- Interactive map of Los Corralitos, Texas
- Coordinates: 27°38′28″N 99°33′27″W﻿ / ﻿27.64111°N 99.55750°W
- Country: United States
- State: Texas
- County: Webb
- Elevation: 492 ft (150 m)

Population (2020)
- • Total: 36
- Time zone: UTC-6 (Central (CST))
- • Summer (DST): UTC-5 (CDT)
- Zip Code: 78045
- GNIS feature ID: 2584683

= Los Corralitos, Texas =

Los Corralitos is a census-designated place (CDP) in Webb County, Texas, United States. It was a new CDP for the 2010 census.

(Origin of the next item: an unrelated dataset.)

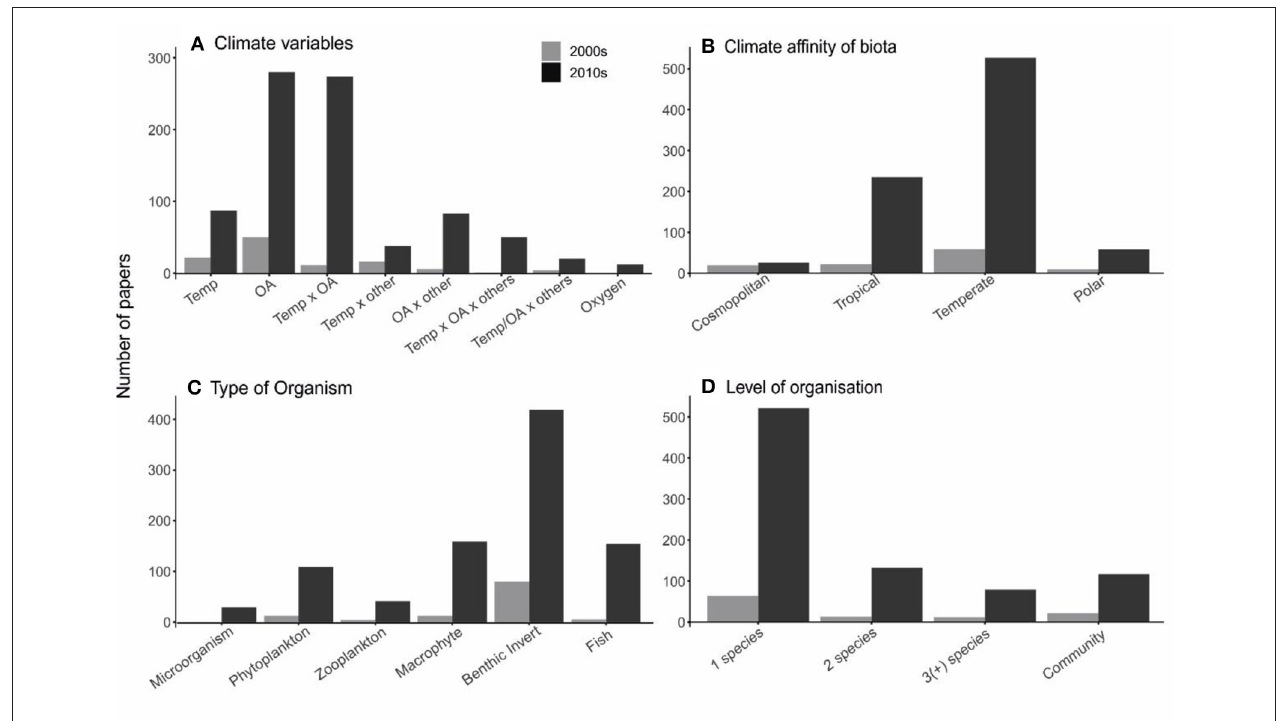
FIGURE 2 | Characteristics of Marine Climate Change Experiments (MCCEs) published in two decades (2000–2009 vs. 2010–2019), shown as actual number of papers in each decade. Studies were classified by (A) the climate variables that was experimentally manipulated, (B) the climatic region of which the study organism(s) belonged, (C) the type of organism (experiments with multiple types were recorded more than once) and (D) the number of species studied. In panel (A) “Temp” = temperature, “OA” = ocean acidification, “Oxygen” = deoxygenation experiments. In panel (D) numerals donate number of species/taxa studied, “comm” = community level experiment (as reported by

As of the 2020 census, Los Corralitos had a population of 36.
==Geography==
Los Corralitos is located at (27.641193, -99.557476).

==Demographics==

Los Corralitos first appeared as a census designated place in the 2010 U.S. census.

Historical population
| Census | Pop. | Note | %± |
| 2010 | 35 |  | — |
| 2020 | 36 |  | 2.9% |
U.S. Decennial Census 1850–1900 1910 1920 1930 1940 1950 1960 1970 1980 1990 2000 2010 2020

===2020 census===

Los Corralitos CDP, Texas – Racial and ethnic composition Note: the US Census treats Hispanic/Latino as an ethnic category. This table excludes Latinos from the racial categories and assigns them to a separate category. Hispanics/Latinos may be of any race.
| Race / Ethnicity (NH = Non-Hispanic) | Pop 2010 | Pop 2020 | % 2010 | % 2020 |
|---|---|---|---|---|
| White alone (NH) | 0 | 3 | 0.00% | 8.33% |
| Black or African American alone (NH) | 0 | 0 | 0.00% | 0.00% |
| Native American or Alaska Native alone (NH) | 0 | 0 | 0.00% | 0.00% |
| Asian alone (NH) | 0 | 0 | 0.00% | 0.00% |
| Native Hawaiian or Pacific Islander alone (NH) | 0 | 0 | 0.00% | 0.00% |
| Other race alone (NH) | 0 | 1 | 0.00% | 2.78% |
| Mixed race or Multiracial (NH) | 0 | 0 | 0.00% | 0.00% |
| Hispanic or Latino (any race) | 35 | 32 | 100.00% | 88.89% |
| Total | 35 | 36 | 100.00% | 100.00% |

==Education==
Residents are in the United Independent School District. Zoned schools include: Julia Bird Jones Muller Elementary School, George Washington Middle School, and United High School.

The designated community college for Webb County is Laredo Community College.